NEWSPAPERS often have headlines about the threat to the green belt, that is the open land around a town that planners have decided shouldn't be built on so the settlements don't merge into each other.

There are often accompanying pictures of determined local residents urging support for this view.

I live in the green belt, or it could have been so described in 1911 when my house was built, not far from the BRI, and the evidence is maps of the time and the old dry stone wall that forms part of the garden boundary. However there was little fuss then as most folk lived in the terraced back to backs close to the town centre mills where they worked.

It stayed like that for decades until the slum clearances after the second world war and then many acres of local farm land became Buttershaw, Thorpe Edge, Allerton, Bracken Bank, Ravenscliffe and Holme Wood – large council estates providing rented homes.

This move to suburban living became even stronger with the sale of council housing, the emphasis on house ownership and the provision of new larger, more profitable houses by private builders further from town centres.

The British fixation on home ownership and suburban living isn't normal in Europe where renting is more common, often in the centre of major cities. In Germany and Switzerland over half the homes are rented, and it would be quite normal in Cologne and Zurich to see washing, curtains, flowers, a cat and the occasional head in the windows above the large stores and offices in the centre of these, and other, cities.

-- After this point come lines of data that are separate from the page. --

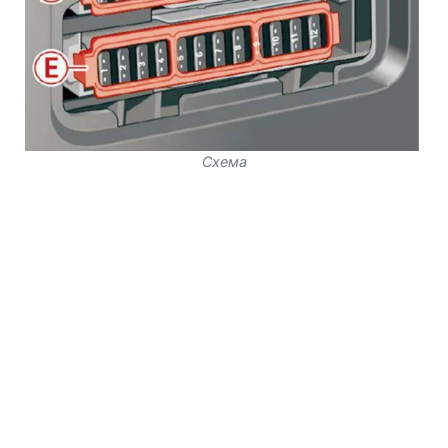
Схема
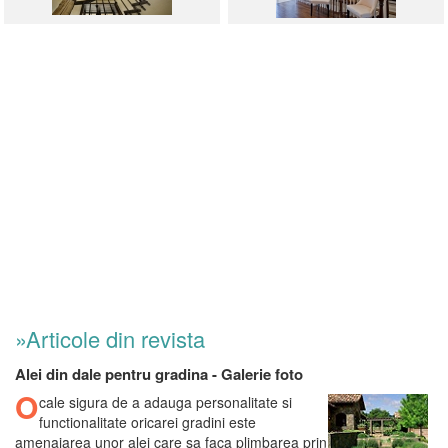
»Articole din revista
Alei din dale pentru gradina - Galerie foto
O
cale sigura de a adauga personalitate si
functionalitate oricarei gradini este
amenajarea unor alei care sa faca plimbarea prin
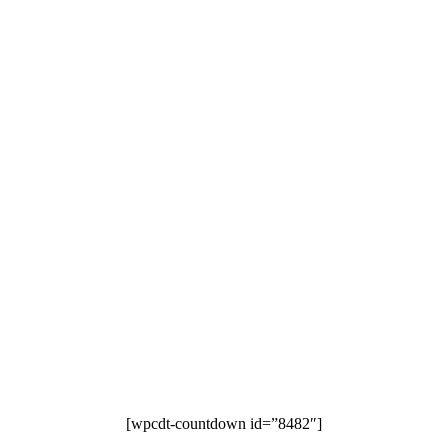
[wpcdt-countdown id=”8482″]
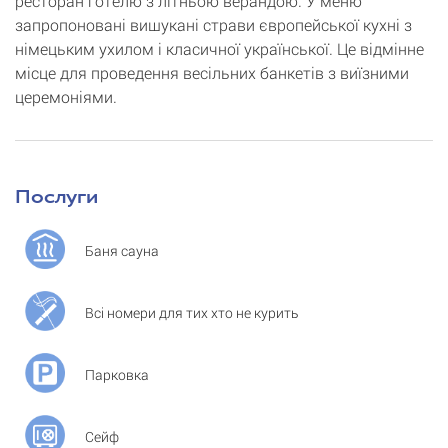
ресторан готелю з літньою верандою. У меню
запропоновані вишукані страви європейської кухні з
німецьким ухилом і класичної української. Це відмінне
місце для проведення весільних банкетів з виїзними
церемоніями.
Послуги
Баня сауна
Всі номери для тих хто не курить
Парковка
Сейф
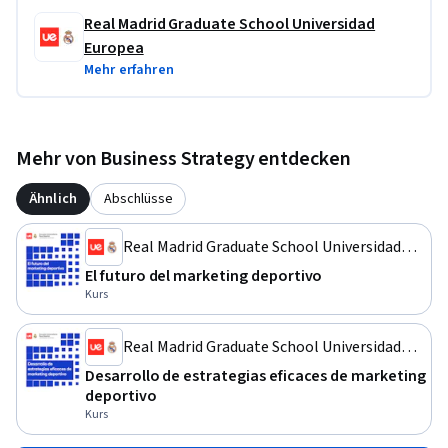
Real Madrid Graduate School Universidad
Europea
Mehr erfahren
Mehr von Business Strategy entdecken
Ähnlich
Abschlüsse
Real Madrid Graduate School Universidad
Europea
El futuro del marketing deportivo
Kurs
Real Madrid Graduate School Universidad
Europea
Desarrollo de estrategias eficaces de marketing
deportivo
Kurs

However the UK model, influenced by the landed gentry, has serious drawbacks, particularly in relation to the amount of carbon dioxide it produces. This suburban housing spread is dependent on car ownership leading to CO2 generating traffic jams at the start and end of every working and school day.

The other consequence of living so spread out is the harm it does to city centres. Unlike most in Europe many UK towns are almost lifeless in the evenings, with empty rooms above the shops. This built space could be converted into accommodation to avoid the need to manufacture more bricks and cement, and cut down more trees, all producing excessive CO2, just to build new houses on the outskirts.

However I suspect that this won't happen soon with the UK mindset and so when we do build on so-called Green Belt land, as we certainly will, then we should make sure that the houses are made from sustainable timber, are energy efficient to the highest standard, and have solar panels, electric car charging points, and permeable hard surfaces.